I remember Sayeed telling us that one yalla meant “let’s go” and two stood for “let’s go RIGHT NOW!”. All other caravans had left almost an hour ago. Looks like we were a little late. Again.
Desert base camp on the sand-line of Sahara
Youssef must have been in his mid-twenties and wore the traditional indigo blue knee length shirt over loose cotton trousers. Behind his stylish goatee was a weather hardened bronze face of a Bedouin. With a mighty swagger for his tiny frame, he led us to our rides. A lineup of five single-hump camels decked with colorful rugs warily watched us approach. Rhea ran forward and pointed to one.
Rhea’s camel that she would later rechristen Lawrence of Arabia
“We will start loading from the back of the line,” he spoke with a thick Arabic accent though his grammar was accurate. He proceeded to explain. “Once one camel gets up, all the camels behind him will get up immediately.”
He bent forward and interlaced his fingers to form a makeshift stirrup for Vijay. “Hug the camel with your knees. Sit back. Hold here.”, he said as we walked around the camel making sure Vijay was safely perched.

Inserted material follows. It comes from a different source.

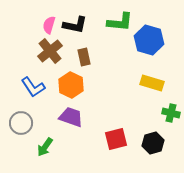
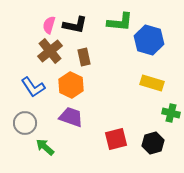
gray circle: moved 4 px right
green arrow: rotated 96 degrees clockwise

“Hold tight now. This is the only time you can really fall off a camel”, he warned, and proceeded to spank the camel firmly in the rump. Grunting, the camel rocked forward and laboriously straightened his hind legs, pushing the base of his tail high in the air. Vijay, tilted at 45 degrees, hung on to the pommel for dear life. After what seemed ages, the camel gathered his front legs under him and heaved off the sand. It was then a simple matter of making sure the hat stayed on the head.
Rhea, the natural rider
I had decided to walk, photography and all, so here we were. All ready to walk into the mighty Sahara.